• _Trecho para análise_
————

O dia 21 de setembro é datado como o Dia Nacional da Luta das Pessoas com Deficiência e nos possibilita pensar que escola queremos, que tipo de mundo pretendemos construir. Um filme que alarga essa reflexão e que me surpreendeu é “Corcunda de Notre Dame” dirigido por Peter Medak. Traz um Quasímodo que não era apenas a pessoa com deficiência física e de alma generosa que defende a amiga, tal qual apresentado no desenho da Disney. Era também um leitor voraz, alguém que encontra no conhecimento o poder da libertação de si e do outro e ao acreditar na propagação de uma ideia, escreveu panfletos e os distribuiu lutando por justiça.
O saber lhe deu
condições de se colocar perante o mundo, de ecoar sua voz e suas demandas, de
enfrentar barreiras para a construção de uma sociedade mais democrática. Não
estava salvando Esmeralda. Estava desafiando um sistema político extremamente
arbitrário, uma religião fechada em si mesma, e evidenciando que marginalizados
de todas as ordens poderiam se unir para colocar suas pautas.
Historicamente, vimos
que as pessoas com deficiência eram afastadas do convívio, e que, aliás, a
escolarização desse grupo é muito recente, pois, em se tratando de Brasil, se
passaram mais de três séculos para que houvesse uma instituição que olhasse
para essa demanda (Instituto dos Meninos Cegos/ Instituto de surdos-mudos) e em
relação à deficiência mental se passaram mais de 400 anos (Sociedade Pestalozzi
e APAE). Entretanto, a educação era, sobretudo em escolas especializadas,
embora a LDB de 1961 já manifestasse que na medida do possível era para ser no
Sistema Geral de ensino.
Hoje temos mais alunos
nas classes regulares por conta de todo advento de acordos internacionais,
legislações e políticas públicas que fomentaram a matrícula e o atendimento ao
aluno com deficiência. Mas, ficam duas perguntas: Em que medida essas políticas
ainda precisam avançar? E como cada profissional da educação pode materializar
a lei para que a inclusão não seja apenas mero documento?

————

• _Enunciado da tarefa_
Retome o texto sobre a inclusão escolar de pessoas com deficiência, começando logo após a última frase apresentada.

(Registros de dados salvos)

————

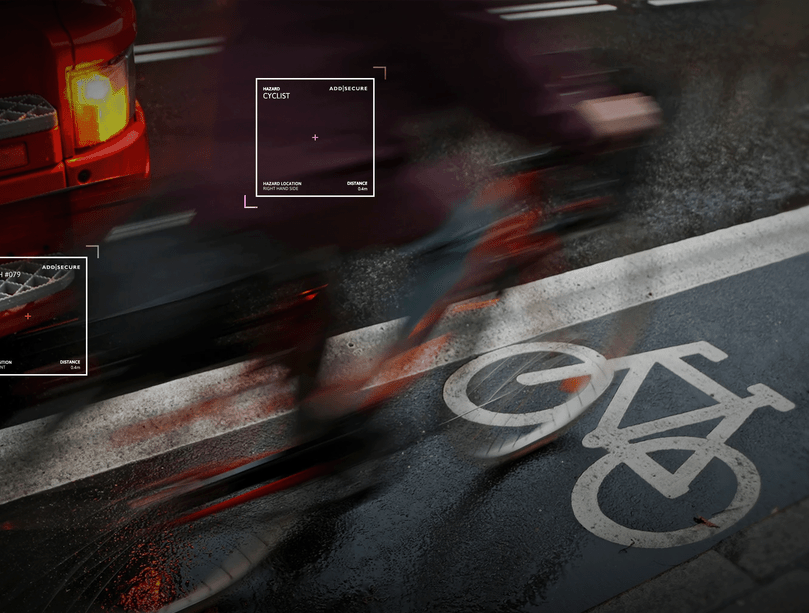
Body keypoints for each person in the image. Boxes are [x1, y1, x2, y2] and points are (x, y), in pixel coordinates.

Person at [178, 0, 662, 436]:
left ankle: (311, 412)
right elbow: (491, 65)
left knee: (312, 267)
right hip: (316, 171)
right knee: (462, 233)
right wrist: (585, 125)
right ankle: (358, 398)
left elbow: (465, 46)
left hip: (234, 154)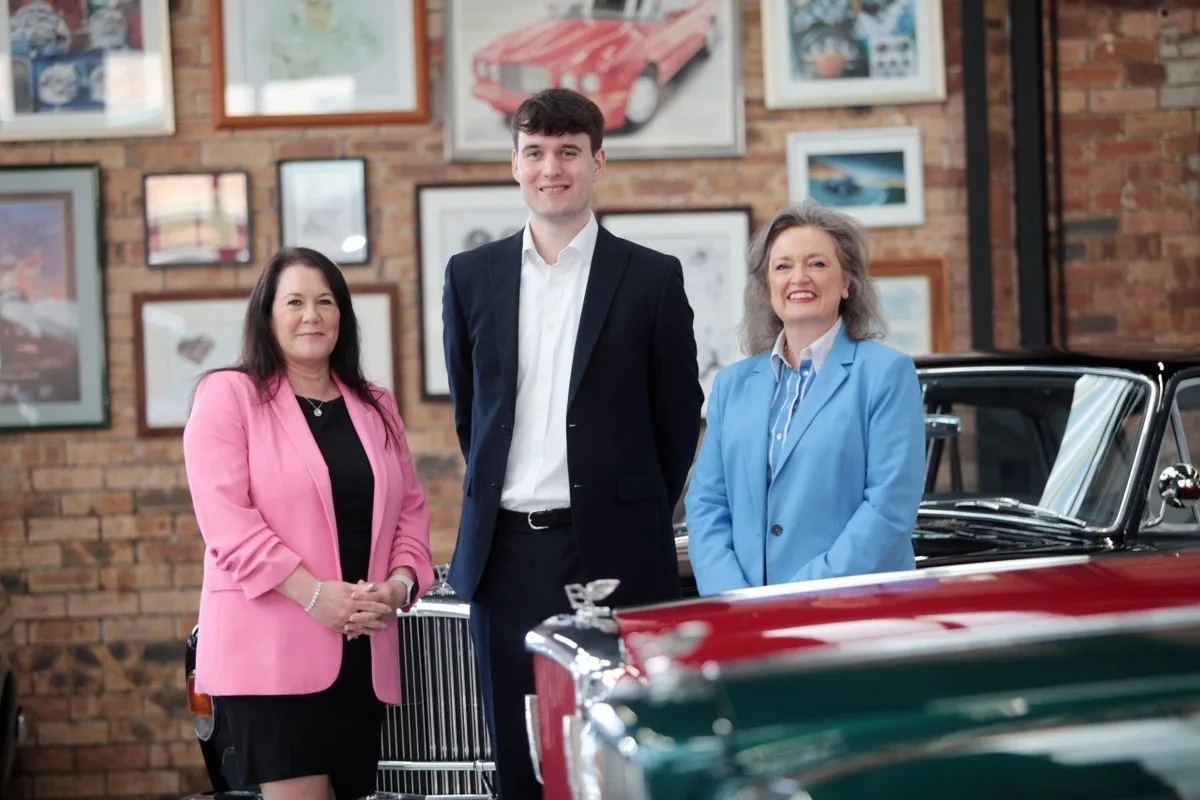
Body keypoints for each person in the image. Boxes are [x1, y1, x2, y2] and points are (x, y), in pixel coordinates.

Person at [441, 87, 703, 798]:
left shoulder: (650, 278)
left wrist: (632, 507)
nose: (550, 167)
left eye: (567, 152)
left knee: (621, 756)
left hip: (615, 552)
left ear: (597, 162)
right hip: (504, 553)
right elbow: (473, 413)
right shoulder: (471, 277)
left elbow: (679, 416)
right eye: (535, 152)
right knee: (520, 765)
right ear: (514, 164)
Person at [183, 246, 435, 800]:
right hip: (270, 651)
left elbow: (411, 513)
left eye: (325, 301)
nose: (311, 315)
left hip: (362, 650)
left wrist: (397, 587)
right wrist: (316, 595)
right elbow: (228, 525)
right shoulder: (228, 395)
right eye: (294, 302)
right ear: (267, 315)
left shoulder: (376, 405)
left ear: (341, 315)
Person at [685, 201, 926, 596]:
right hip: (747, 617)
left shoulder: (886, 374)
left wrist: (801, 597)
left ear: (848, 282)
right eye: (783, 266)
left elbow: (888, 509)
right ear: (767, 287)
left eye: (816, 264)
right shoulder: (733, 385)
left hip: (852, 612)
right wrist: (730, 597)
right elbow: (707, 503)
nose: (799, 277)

————

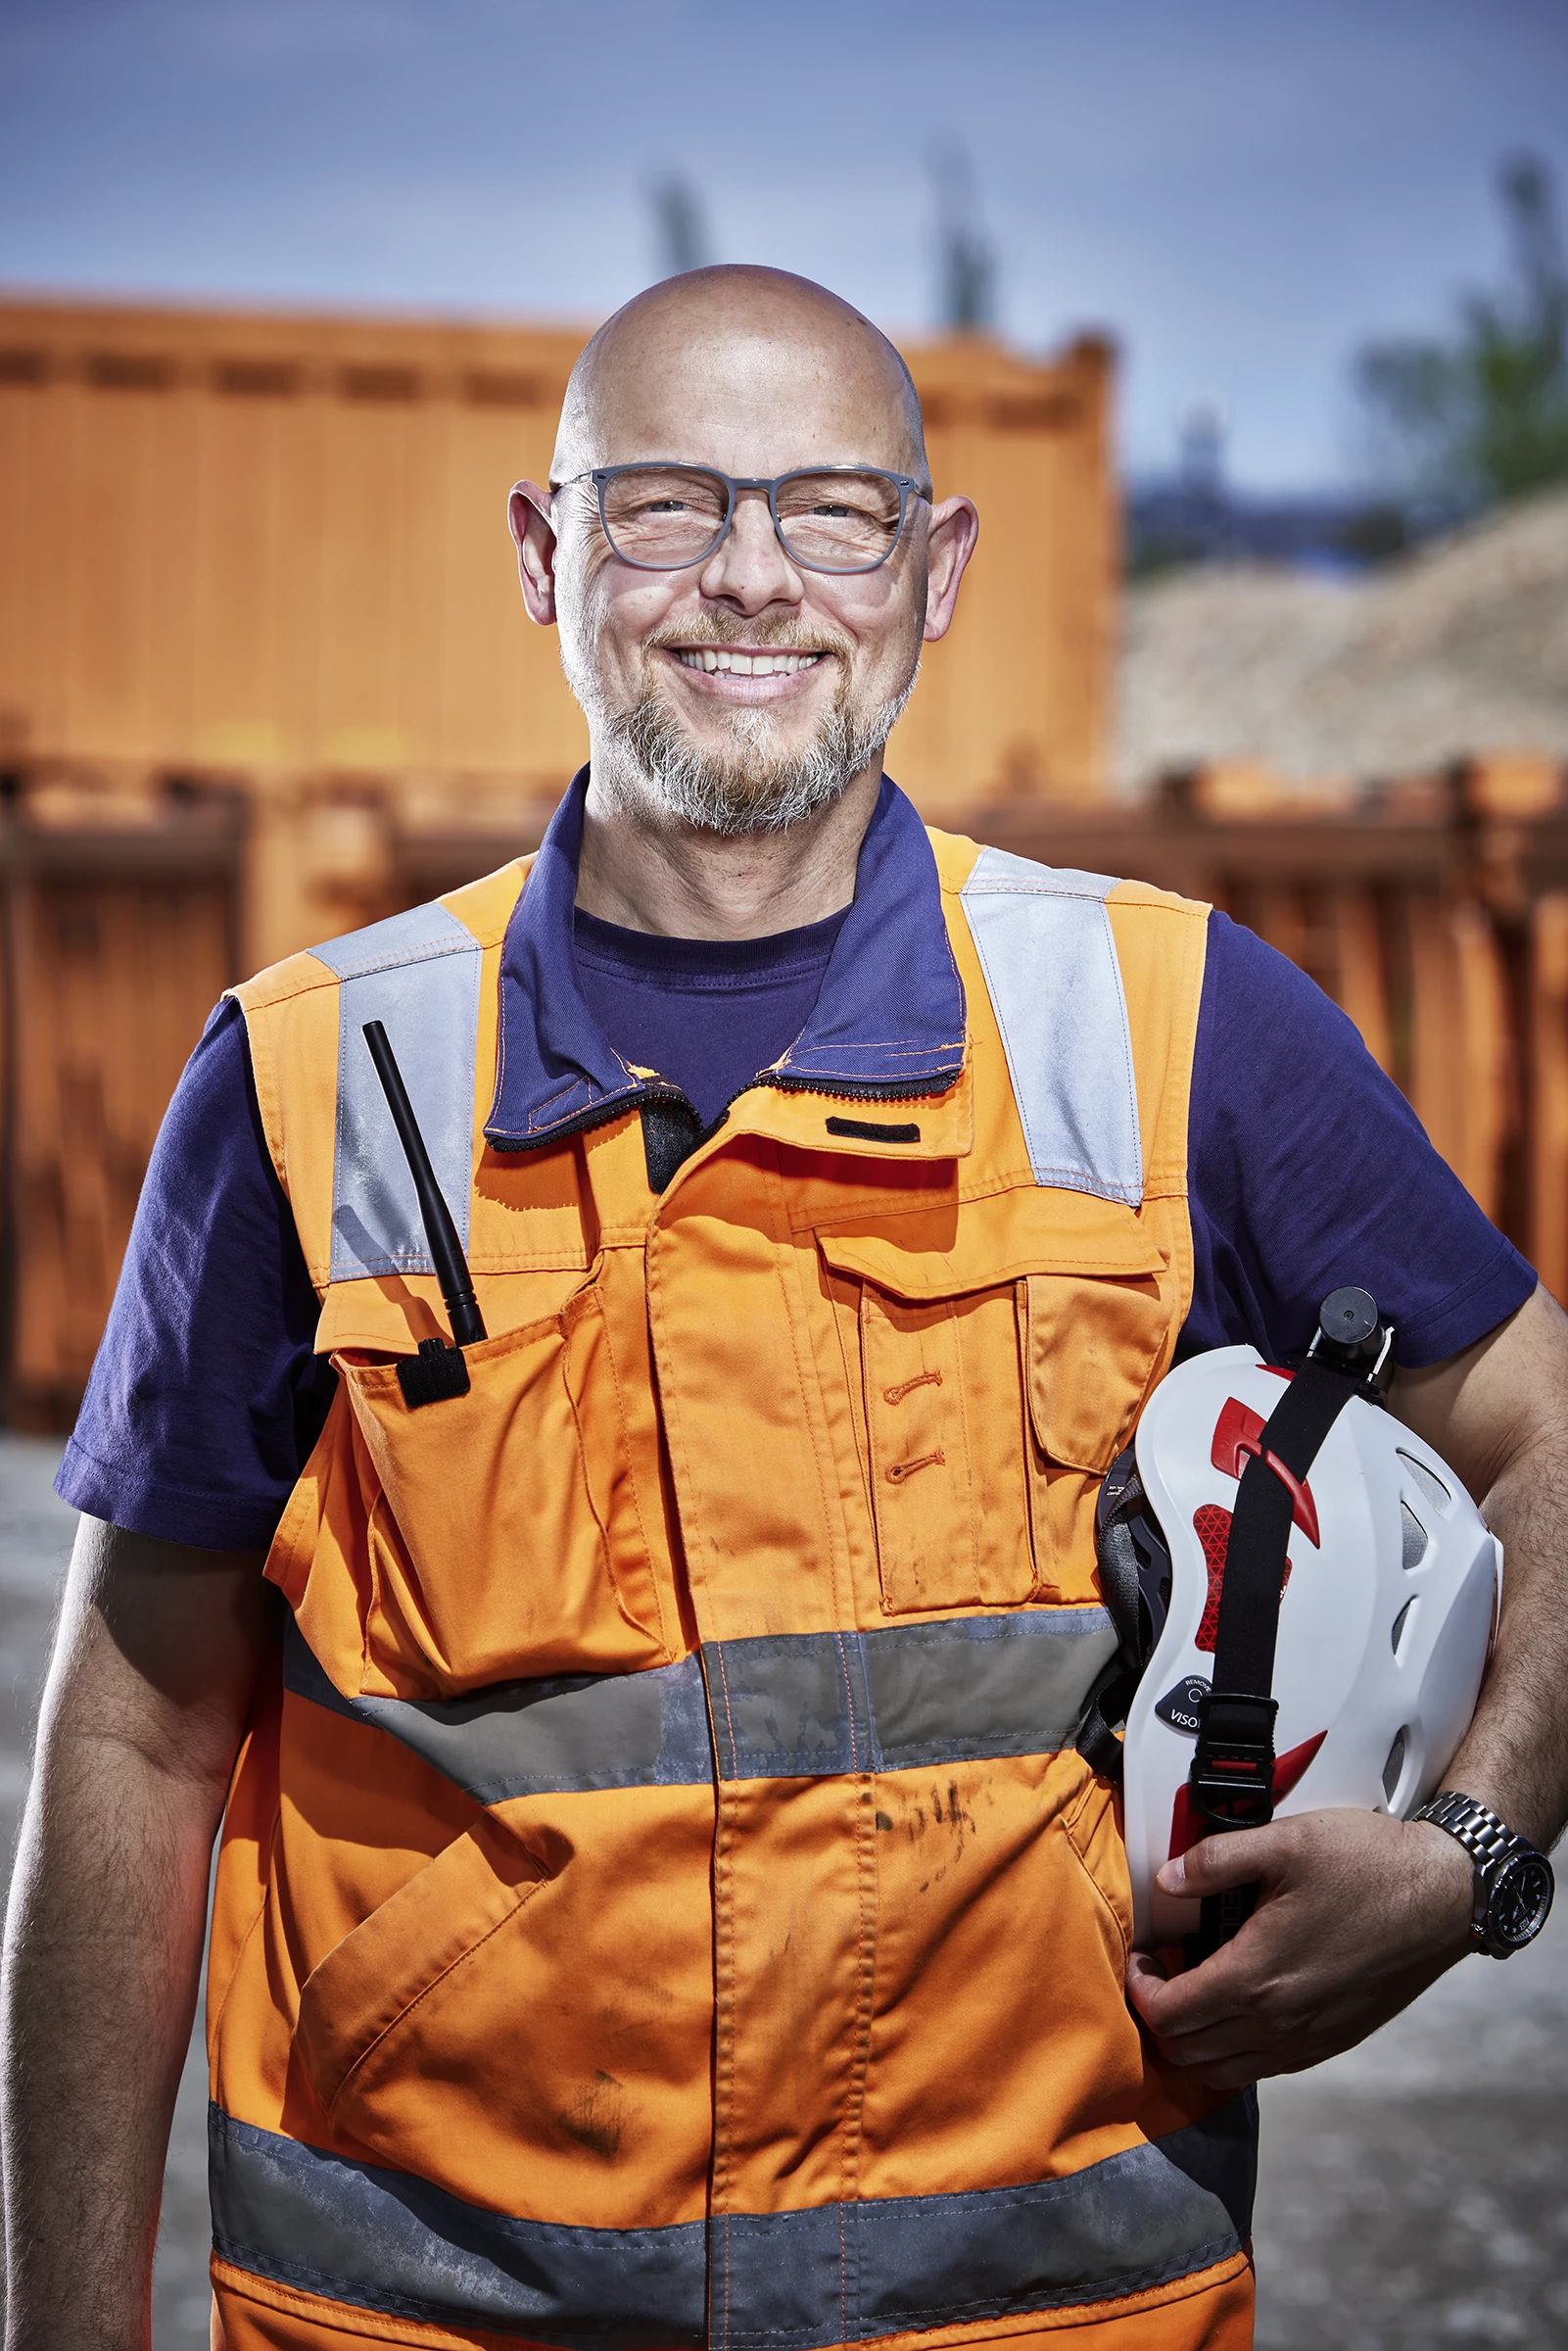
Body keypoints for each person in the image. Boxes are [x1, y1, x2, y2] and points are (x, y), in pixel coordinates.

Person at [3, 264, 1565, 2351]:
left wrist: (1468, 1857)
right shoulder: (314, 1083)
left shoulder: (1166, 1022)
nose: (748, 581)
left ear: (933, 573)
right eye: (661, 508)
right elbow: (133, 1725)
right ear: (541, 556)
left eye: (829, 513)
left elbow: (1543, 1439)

————

• _Resposta do exercício_
Paulo Freire nos fala
de uma educação que seja libertadora, para professores e alunos. Para isso, preciso ir além do que é visível, além do que o texto
traz, ou do que o aluno traz. Cada aluno é um baú de passado, de experiências
guardadas, de conhecimento assimilado, mas também é um campo de futuras
possibilidades. Hoje ele não consegue, amanhã ele pode conseguir com mediação e
depois poderá conseguir sozinho. Ninguém se resume apenas ao hoje, ninguém se
resume às suas dificuldades.
Como salientou Kassar
(2011) a dificuldade da inclusão é também uma dificuldade da escola pública,
historicamente também colocada nas margens, e, portanto, lutar por educação
inclusiva é somar na luta por uma educação pública que seja de qualidade a
começar por menos alunos por sala, metodologias ativas que primem pelo trabalho
coletivo, relações mais horizontais, salário digno no qual o professor não
precisasse trabalhar vários turnos e mal conhecer sobre a comunidade das
diversas escolas que leciona.
Que inclusão deve ser
nossa bandeira? Uma inclusão que não se faça apenas do aluno com deficiência dentro
da sala de aula regular, mas que possibilite aquilo que Quasímodo sabia: que a
educação é uma ferramenta contra desigualdades e, portanto, todos devem ter
acesso a ela, na perspectiva de humanização e de aumento da participação
popular em prol de uma sociedade mais justa.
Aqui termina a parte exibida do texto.